== TEXT SECTION

Despite the crowded field, U.K.-based researchers secured 45 of the 190 grants awarded, for a market share of 23.7 percent (see graph, below). This is an improvement on the U.K.’s tally of 22.9 percent of the 284 grants given out in the last round of advanced grants in 2013 (when the overall success rate was 11.8 percent) and is 8.4 percentage points higher than the next most successful nation, Germany.

However, the U.K. arguably should be doing even better, given that it made nearly twice as many applications as its closest rival, submitting 466 against Germany’s 239. It also submitted more than 200 applications more than the second most prolific applicant, France -- possibly reflecting the enormous pressure British researchers are under to bring in grant income. The U.K.’s success rate, 9.7 percent, was less than that of Belgium (11.1 percent), Germany (12.1), the Netherlands (12.2), Denmark (18.2) and Switzerland (19.3).

Switzerland was also by far the most successful country in terms of grants won per head of population. Its 26.6 grants per 10 million people compares with 10.6 for Denmark and the Netherlands and 6.9 for the U.K. (Germany was eighth, with 3.6, and France 11th with 3.5).

Switzerland’s success is particularly noteworthy given that it nearly did not make it into the program at all. Negotiations for associated membership of the E.U.’s overarching Horizon 2020 research program were suspended early last year after the Swiss voted in a referendum to impose quotas on immigration. The impasse was finally resolved, as regards participation in ERC programs, last September.

The Swiss share of the total number of grants awarded has risen from 9.2 percent in 2013 to 11.6 percent in 2014. Other countries that have improved their market share include Germany (up from 14.4 to 15.3 percent), Spain (4.6 to 6.8 percent) and Denmark (1.8 to 3.2 percent). By contrast, Israel’s market share has slipped from 6 to 2.1 percent, with a success rate of just 4.9 percent. However, measured by head of population, Israel -- another associated member -- remains the sixth most successful country, with 4.8 grants per 10 million people.

Israel has been even more successful in other recent ERC funding rounds. It won 3.2 percent of the 372 consolidator grants awarded earlier this year, aimed at midcareer researchers, putting it third by head of population -- topped only by the Netherlands and Denmark. The U.K. was fourth, and again secured the largest market share: 23.1 percent of the total. But its lead over Germany and France, which had shares of 17.7 percent and 14.2 percent respectively, was smaller than for advanced grants.

Israel did even better in last year’s most recent round of starting grants, aimed at researchers within seven years of their Ph.D. The 32 grants it won amounted to 11.1 percent of the total, and 38.6 per 10 million people. Switzerland was the next most successful country on the latter measure, with 25.4 grants per 10 million people, followed by the Netherlands (15.4), Belgium (10.7), Austria (9.3) and the U.K. (9.2).

====

* _TRY IT_
How many applications did the U.K. submit, according to the text on ERC grant results?

== SOURCE MATERIAL

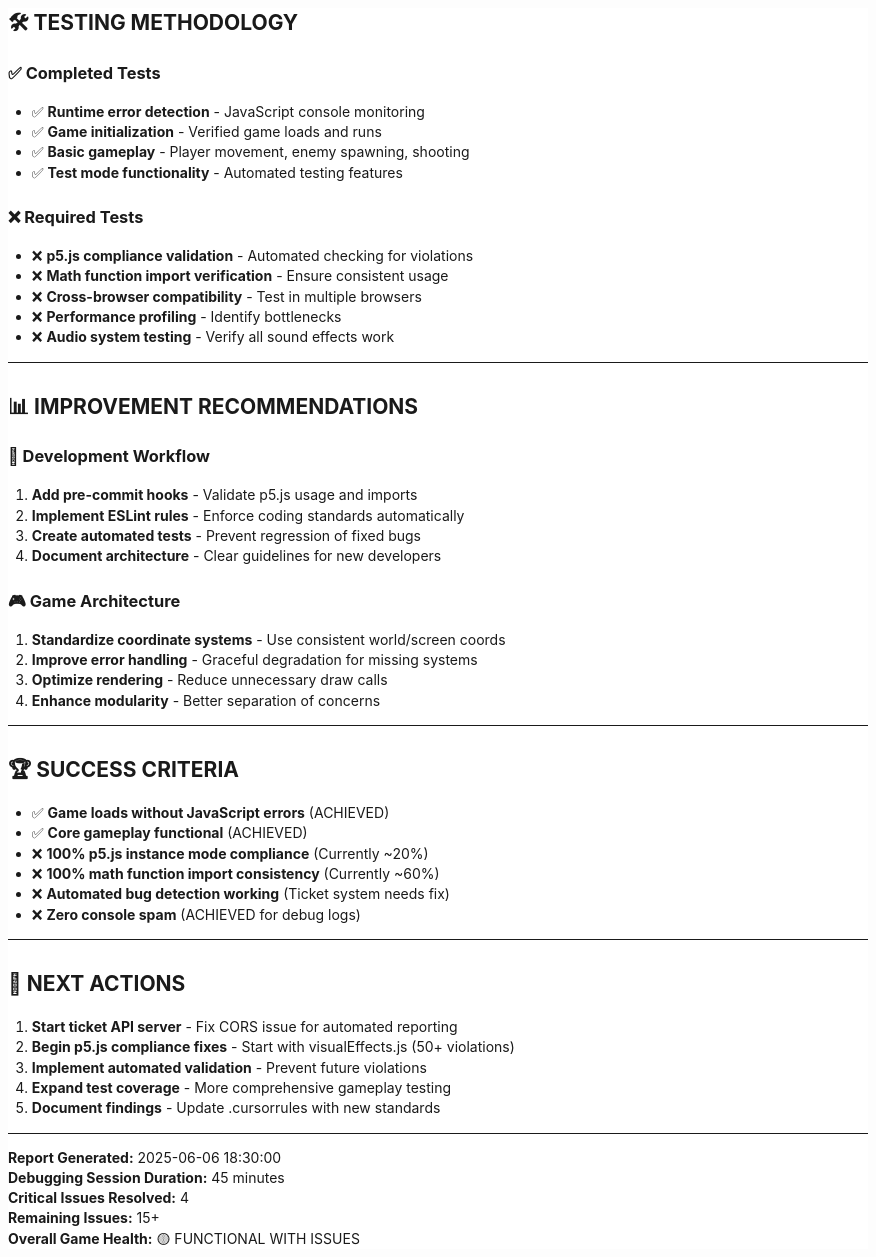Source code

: 
## **🛠️ TESTING METHODOLOGY**

### **✅ Completed Tests**
- ✅ **Runtime error detection** - JavaScript console monitoring
- ✅ **Game initialization** - Verified game loads and runs
- ✅ **Basic gameplay** - Player movement, enemy spawning, shooting
- ✅ **Test mode functionality** - Automated testing features

### **❌ Required Tests**
- ❌ **p5.js compliance validation** - Automated checking for violations
- ❌ **Math function import verification** - Ensure consistent usage
- ❌ **Cross-browser compatibility** - Test in multiple browsers
- ❌ **Performance profiling** - Identify bottlenecks
- ❌ **Audio system testing** - Verify all sound effects work

---

## **📊 IMPROVEMENT RECOMMENDATIONS**

### **🔧 Development Workflow**
1. **Add pre-commit hooks** - Validate p5.js usage and imports
2. **Implement ESLint rules** - Enforce coding standards automatically
3. **Create automated tests** - Prevent regression of fixed bugs
4. **Document architecture** - Clear guidelines for new developers

### **🎮 Game Architecture**
1. **Standardize coordinate systems** - Use consistent world/screen coords
2. **Improve error handling** - Graceful degradation for missing systems
3. **Optimize rendering** - Reduce unnecessary draw calls
4. **Enhance modularity** - Better separation of concerns

---

## **🏆 SUCCESS CRITERIA**

- ✅ **Game loads without JavaScript errors** (ACHIEVED)
- ✅ **Core gameplay functional** (ACHIEVED)
- ❌ **100% p5.js instance mode compliance** (Currently ~20%)
- ❌ **100% math function import consistency** (Currently ~60%)
- ❌ **Automated bug detection working** (Ticket system needs fix)
- ❌ **Zero console spam** (ACHIEVED for debug logs)

---

## **🔄 NEXT ACTIONS**

1. **Start ticket API server** - Fix CORS issue for automated reporting
2. **Begin p5.js compliance fixes** - Start with visualEffects.js (50+ violations)
3. **Implement automated validation** - Prevent future violations
4. **Expand test coverage** - More comprehensive gameplay testing
5. **Document findings** - Update .cursorrules with new standards

---

**Report Generated:** 2025-06-06 18:30:00  
**Debugging Session Duration:** 45 minutes  
**Critical Issues Resolved:** 4  
**Remaining Issues:** 15+  
**Overall Game Health:** 🟡 FUNCTIONAL WITH ISSUES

====

* _TASK RESPONSE_
466 applications.